Mechanics of the reciprocal effects of bending and torsion during 3D bending of profiles

Abstract

Profiles with circular cross-sections can be geometrically described by the shape of the bending line. To achieve 3D bending lines with kinematic bending processes, a continuous change of the bending plane is needed, resulting in bending force vectors that change direction accordingly. These force vectors generate a bending moment in the forming zone and, hence, longitudinal tensile and compressive stresses. For profiles with non-circular cross-sections the orientation of the cross-section along the bending line needs to be controlled additionally. This can be achieved by applying a specific torque to the bending process and, thus, introducing desired shear stresses into the forming zone. Until now, this fundamental aspect of 3D profile bending has not been studied in a coherent fashion. To take into account the reciprocal effects of the various stresses applied to the forming zone and their effect on the bending moment and, thus, on springback, a comprehensive analytical process model was set up. The model is validated by experimental investigations performed using the Torque Superposed Spatial (TSS) profile bending machine and by comprehensive numerical investigations. Analyses were performed during plane bending as well as during bending superposed with torsion.

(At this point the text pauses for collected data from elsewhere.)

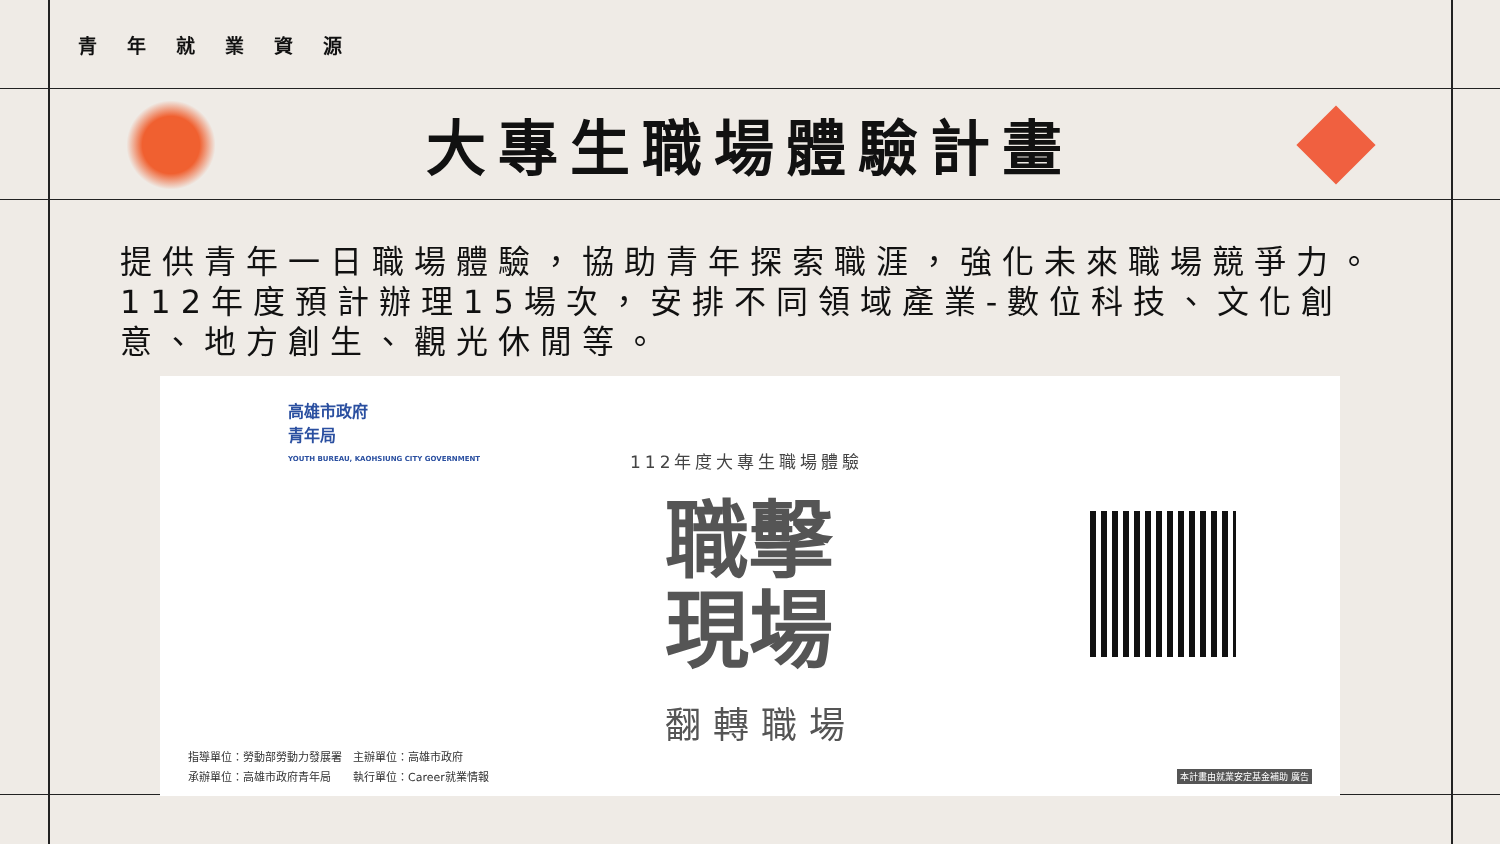青年就業資源
大專生職場體驗計畫
提供青年一日職場體驗，協助青年探索職涯，強化未來職場競爭力。112年度預計辦理15場次，安排不同領域產業-數位科技、文化創意、地方創生、觀光休閒等。
高雄市政府
青年局
YOUTH BUREAU, KAOHSIUNG CITY GOVERNMENT
112年度大專生職場體驗
職擊
現場
翻轉職場
指導單位：勞動部勞動力發展署　主辦單位：高雄市政府
承辦單位：高雄市政府青年局　　執行單位：Career就業情報
本計畫由就業安定基金補助 廣告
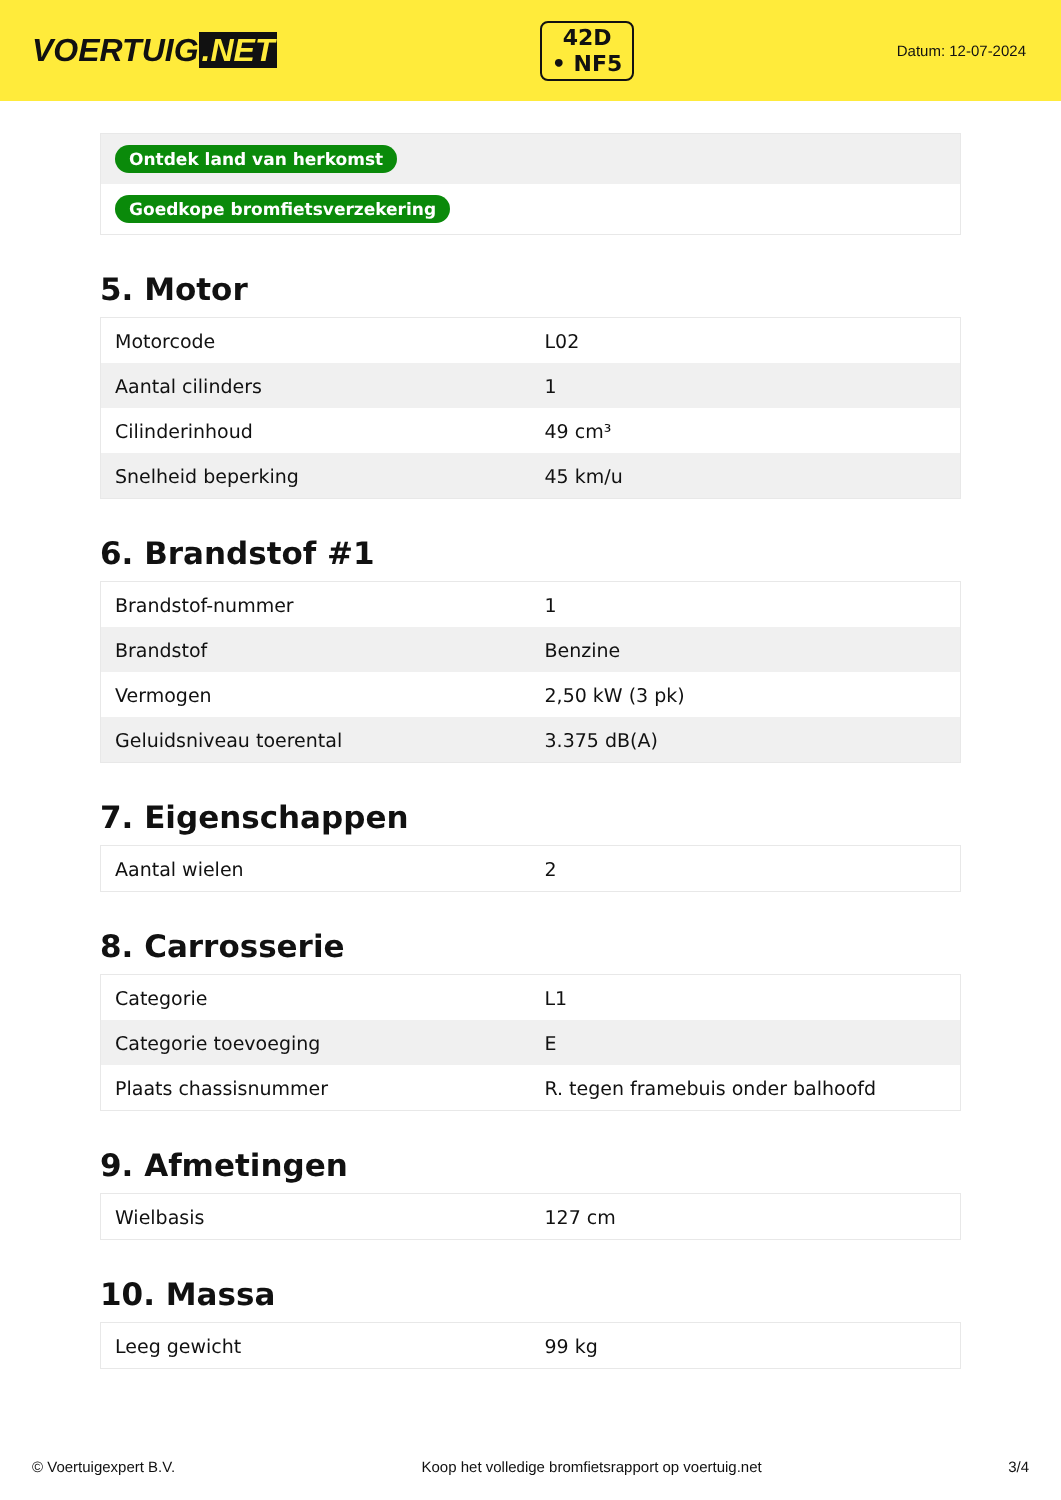VOERTUIG.NET
42D
• NF5
Datum: 12-07-2024
| Ontdek land van herkomst |
| Goedkope bromfietsverzekering |
5. Motor
| Motorcode | L02 |
| Aantal cilinders | 1 |
| Cilinderinhoud | 49 cm³ |
| Snelheid beperking | 45 km/u |
6. Brandstof #1
| Brandstof-nummer | 1 |
| Brandstof | Benzine |
| Vermogen | 2,50 kW (3 pk) |
| Geluidsniveau toerental | 3.375 dB(A) |
7. Eigenschappen
| Aantal wielen | 2 |
8. Carrosserie
| Categorie | L1 |
| Categorie toevoeging | E |
| Plaats chassisnummer | R. tegen framebuis onder balhoofd |
9. Afmetingen
| Wielbasis | 127 cm |
10. Massa
| Leeg gewicht | 99 kg |
© Voertuigexpert B.V. Koop het volledige bromfietsrapport op voertuig.net 3/4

The investigations show that the applied bending force and torque not only result in stress superposition, but actually also affect the development of shear strains over the cross-section of the profile. Similar to the longitudinal strains, the shear strains decrease linearly from the intrados and extrados of the profile to the neutral axis. Considering this newly observed behavior in the analytical process model, the absolute bending force deviation was reduced by a factor of four down to 7.6%.